In the eyes of many supporters, a place in Burma’s 440-seat lower house of parliament will be the vital springboard for Suu Kyi to eventually lead the country. If, as expected, she wins a seat in April, she will gain a platform to influence legislators in a parliament that has demonstrated reformist credentials.
“President Thein Sein and his government have clearly decided they’d rather have her inside their tent than out,” says one Western diplomat.
Since August, the nominally civilian government of Thein Sein, a former general, has rapidly rolled out reforms. It has abolished media censorship, revamped labor laws and held talks with ethnic rebel groups, securing a landmark cease-fire with the Karen National Union last week.
But the move that has attracted the most international attention — prompting the United States to normalize diplomatic ties — was the release Friday of hundreds of political prisoners.
“For the first time in decades, people believe change is on the way,” says Susanne Kempel, a consultant to international organizations who operates in Burma, also known as Myanmar. “Of course, there are fears it could all be taken away again, but there’s a sense that, this time, change is real.”
Not everyone believes Burma’s new rush for democratization is irreversible. Although some newly freed detainees are considering entering politics, others remain wary.
“They still have characteristics of the dictatorship. What kind of a democracy is this?” asks Ashin Gambira, an activist monk released from jail Friday, pointing out that some political detainees remain imprisoned and that charges are yet to be lifted on those freed.

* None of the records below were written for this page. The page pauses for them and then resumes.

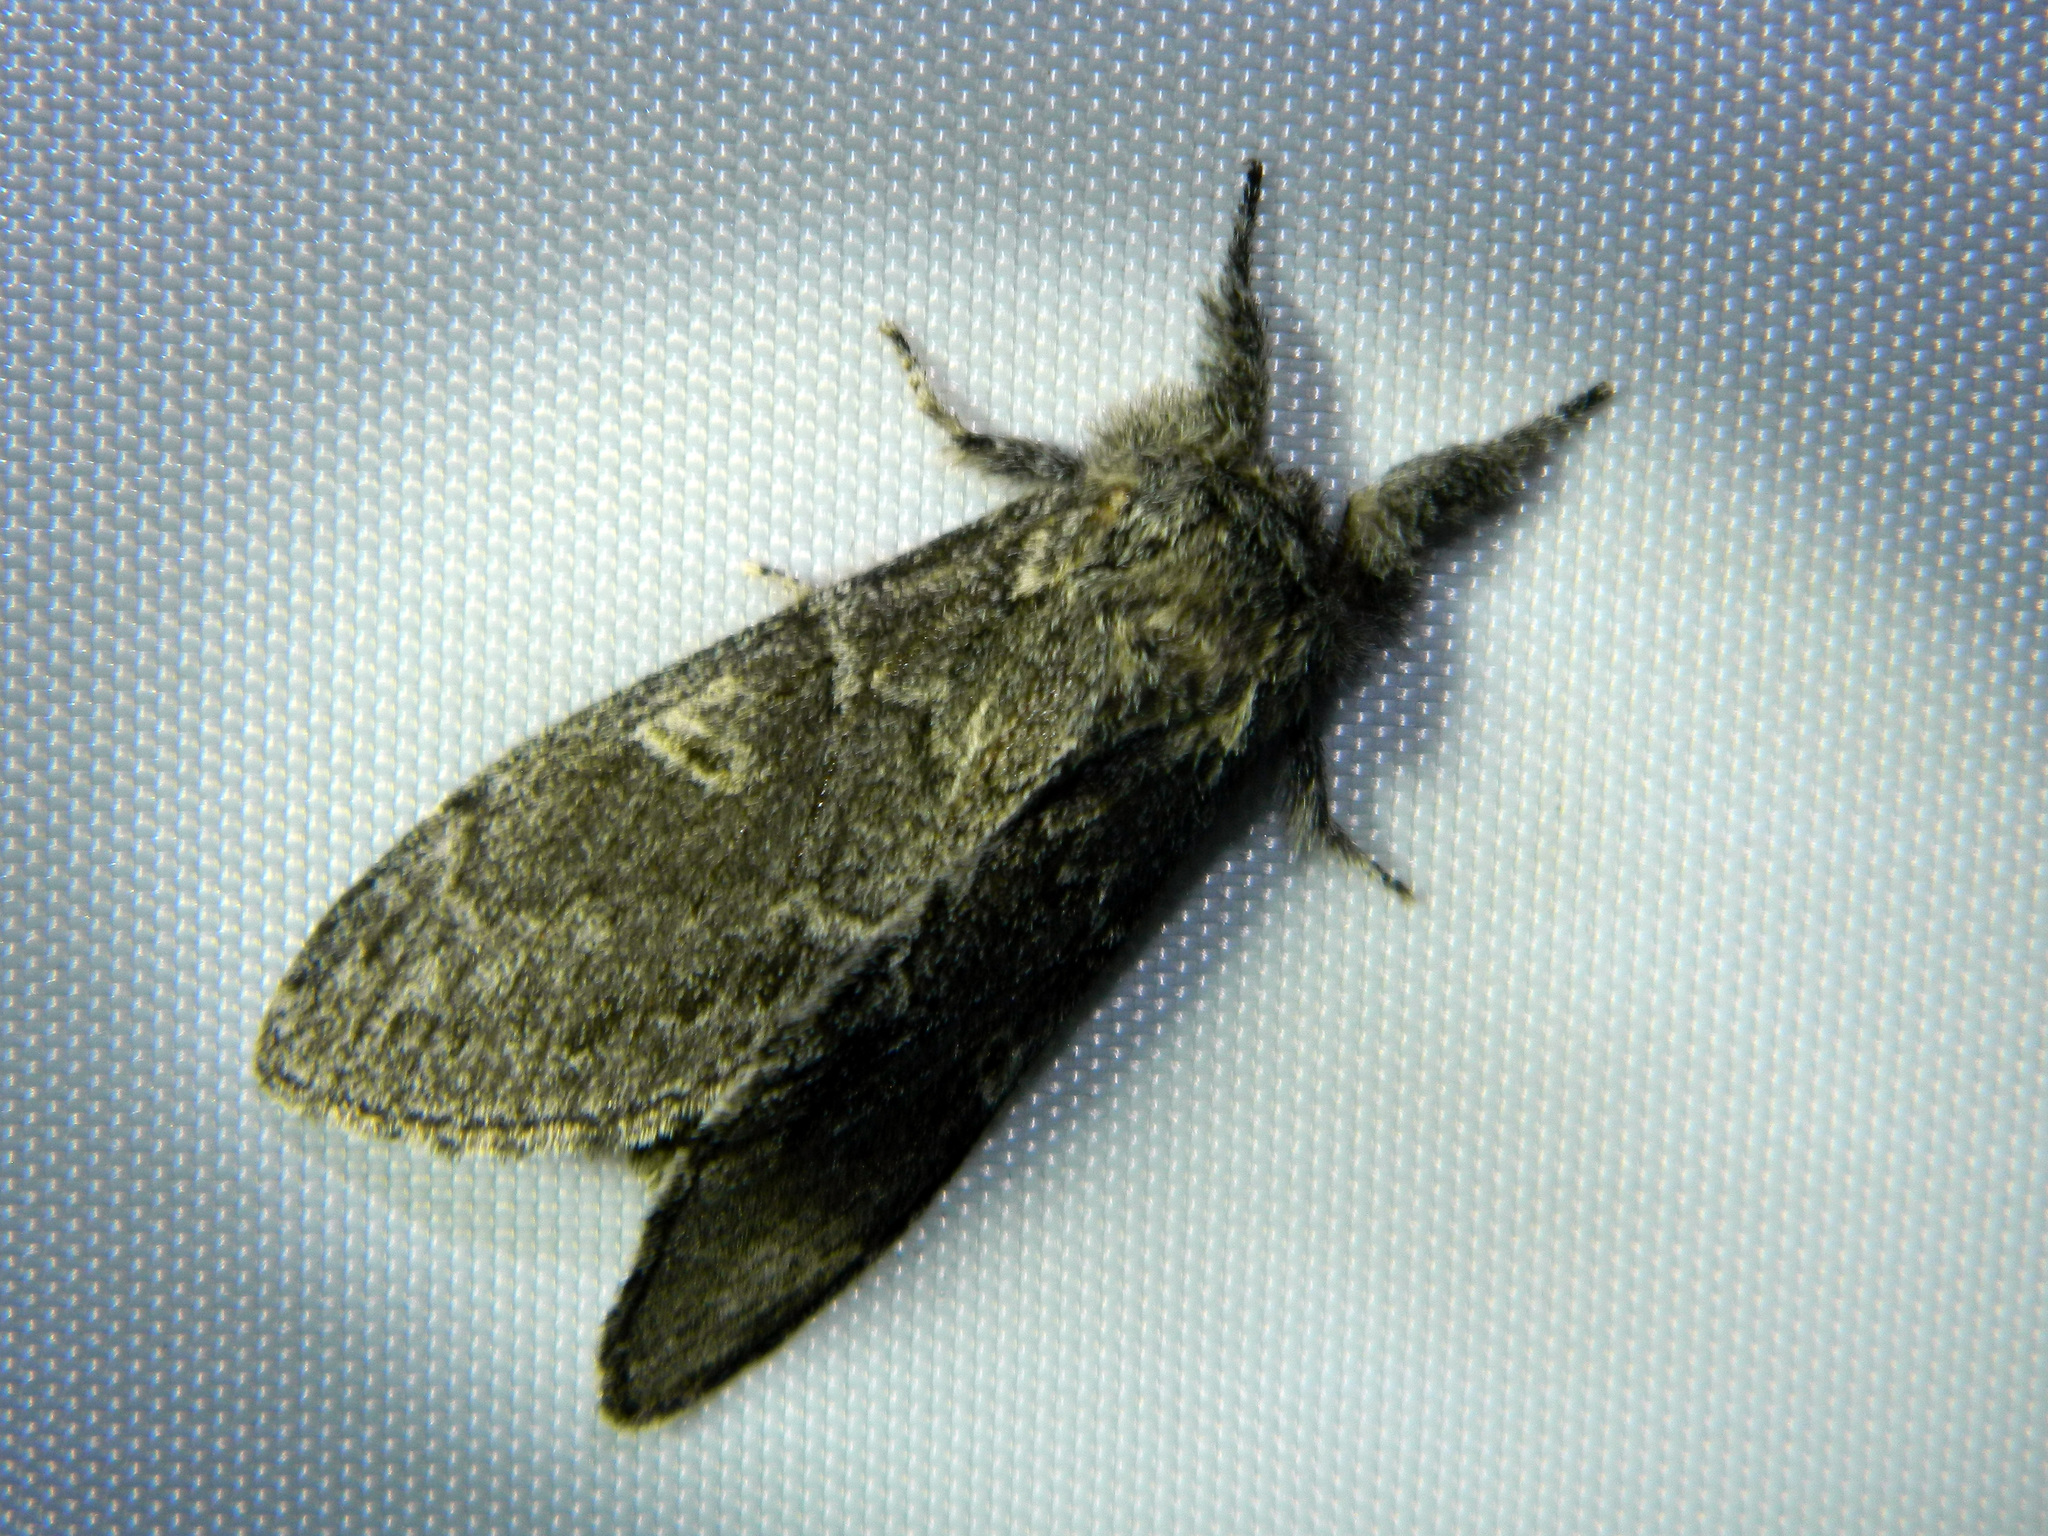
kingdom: Animalia
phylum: Arthropoda
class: Insecta
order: Lepidoptera
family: Notodontidae
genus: Notodonta
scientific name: Notodonta torva
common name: Large dark prominent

Others, including Khin Zaw Win, a political activist who was previously detained for 11 years, are more optimistic. “If I talked like this before, I would have to look over my shoulder,” he says. “There are still hard-liners in government, but I feel a tipping point has been reached.”
In Kawhmu, a group of poor villages about 30 miles south of Rangoon where Suu Kyi will stand for election, that “tipping point” is still distant. Until recently, locals had little hope for their district, among the areas worst hit by Cyclone Nargis, which killed 140,000 people in 2008.
In Burma, there are many areas like Kawhmu. Meanwhile, grand villas in Rangoon can now sell for up to $10 million. With abundant natural resources controlled for decades by the military, wealth has been confined to an elite minority.
However, recent economic reforms, including cuts in income and trade taxes and foreign-exchange liberalization, are spurring a growing middle-class — although average daily wages are between 3,000 and 4,000 kyat ($3.50 and $4.60).
Sean Turnell, an expert on Burma’s economy at Australia’s Macquarie University, says changes will trickle down but warns it will take time. Some economists estimate growth could reach 5.5 percent, after hitting 3.2 percent last year, according to the Economist Intelligence Unit.
Nationally, the challenges of tackling rural — as well as urban — poverty become more daunting by the day. Although Suu Kyi had only visited Kawhmu three times before announcing her intention to run, many locals hoping to rebuild their lives after Nargis already see her as their “savior.”
“The main thing she has already brought to the district is hope — and that is vital,” says U Thein Htum, a local spokesman for the National League for Democracy, Suu Kyi’s party.
Over sweet tea at the party’s bamboo-hut local headquarters, 20 or so NLD organizers — mostly men clad in traditional “longyi” sarongs — discuss the poll. “How can we trust this government? Nothing will change,” says one man angrily.
His colleagues mostly disagree. Shwe Than, an NLD member from Rangoon, later explains: “All the people trust her. Perhaps some expect too much, but we know she will make a difference, because she will give them a voice in parliament . . . and one day she will get full power.”
At this point, people think of Suu Kyi as a demi-god, says Khin Maung Swe, a founder of the National Democratic Force, the largest opposition party after the NLD. “But once she’s in parliament, and maybe even in cabinet, it may be good for the country.”
But, he cautions, “this is not a one-woman democracy. There are many voices.”